:: EXTRACTED TEXT ::
%%

Details
-
Bug
-
Status: Open
-
Minor
-
Resolution: Unresolved
-
2.5.0, 2.6.0
-
None
Description
The Rack Aware documentation references a rack-topology.sh script which has two small flaws;
1) From 2.x.x the default config dir is ..etc/hadoop not ..etc/hadoop/conf
2) When configuring DN to rack IDs in the rack_topology.data file if hostnames are used then the rack-topology.sh script returns the prefixed rack ID but the balancer and fsck report omit the rack ID and only return one single rack (IP addresses in the data file work fine).
(e.g: when using hostnames
rack_topology.data
------------------------
datanode0 01
..
grep NetworkTopology logs/hadoop-hduser-namenode-NameNode0.log
--------------------------------------------------------------------------------------------
2014-08-27 10:29:52,518 INFO org.apache.hadoop.net.NetworkTopology: Adding a new node: /LAB/rack/192.168.0.12:50010
hdfs fsck /
-------------
Number of data-nodes: 3
Number of racks: 1)
(e.g. when using IP addresses:
rack_topology.data
-----------------------
192.168.0.10 01
..
grep NetworkTopology logs/hadoop-hduser-namenode-NameNode0.log
-----------------------
2014-08-27 11:14:22,796 INFO org.apache.hadoop.net.NetworkTopology: Adding a new node: /LAB/rack_01/192.168.0.10:50010
hdfs fsck /
-------------
Number of data-nodes: 3
Number of racks: 2)

%%

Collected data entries

%%

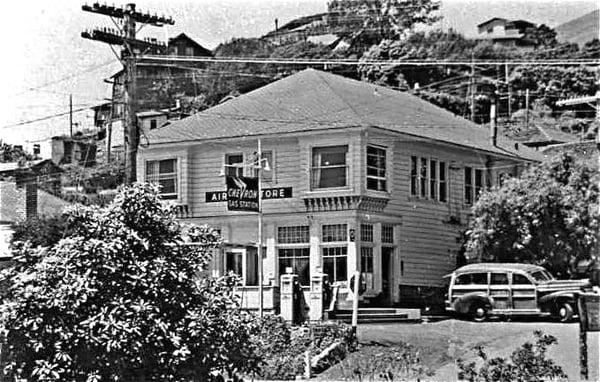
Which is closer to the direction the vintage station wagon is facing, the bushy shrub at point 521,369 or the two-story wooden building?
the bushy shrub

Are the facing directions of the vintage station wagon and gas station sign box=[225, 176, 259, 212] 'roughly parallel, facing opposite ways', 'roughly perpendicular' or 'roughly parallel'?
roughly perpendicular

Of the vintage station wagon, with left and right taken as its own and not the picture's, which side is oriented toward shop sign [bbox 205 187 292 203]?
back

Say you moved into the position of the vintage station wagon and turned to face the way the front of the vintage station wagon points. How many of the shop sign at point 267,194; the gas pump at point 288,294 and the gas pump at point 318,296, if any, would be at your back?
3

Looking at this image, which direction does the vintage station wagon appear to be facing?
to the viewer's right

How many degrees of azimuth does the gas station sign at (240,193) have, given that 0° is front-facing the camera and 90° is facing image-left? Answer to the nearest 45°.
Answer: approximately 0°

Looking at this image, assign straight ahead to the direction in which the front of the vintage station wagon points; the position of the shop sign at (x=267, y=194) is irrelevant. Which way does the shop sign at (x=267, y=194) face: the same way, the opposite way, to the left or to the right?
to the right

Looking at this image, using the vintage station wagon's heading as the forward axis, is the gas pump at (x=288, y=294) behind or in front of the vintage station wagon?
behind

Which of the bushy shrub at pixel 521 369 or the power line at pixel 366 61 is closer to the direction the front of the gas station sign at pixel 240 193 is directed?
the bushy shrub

%%

:: ACTIVITY LIST ::
- 1) In the bug report, what is the default config directory from version 2.x.x onward?
- 2) Transcribe, word for word, the stretch of the bug report from "(e.g. when using" through "of racks: 2)".
The listing has no connection to the bug report.

:: ANSWERS FOR EACH ITEM ::
- 1) From 2.x.x the default config directory is ..etc/hadoop, not ..etc/hadoop/conf.

- 2)
(e.g. when using IP addresses:
rack_topology.data
-----------------------
192.168.0.10 01
..
grep NetworkTopology logs/hadoop-hduser-namenode-NameNode0.log
-----------------------
2014-08-27 11:14:22,796 INFO org.apache.hadoop.net.NetworkTopology: Adding a new node: /LAB/rack_01/192.168.0.10:50010
hdfs fsck /
-------------
Number of data-nodes: 3
Number of racks: 2)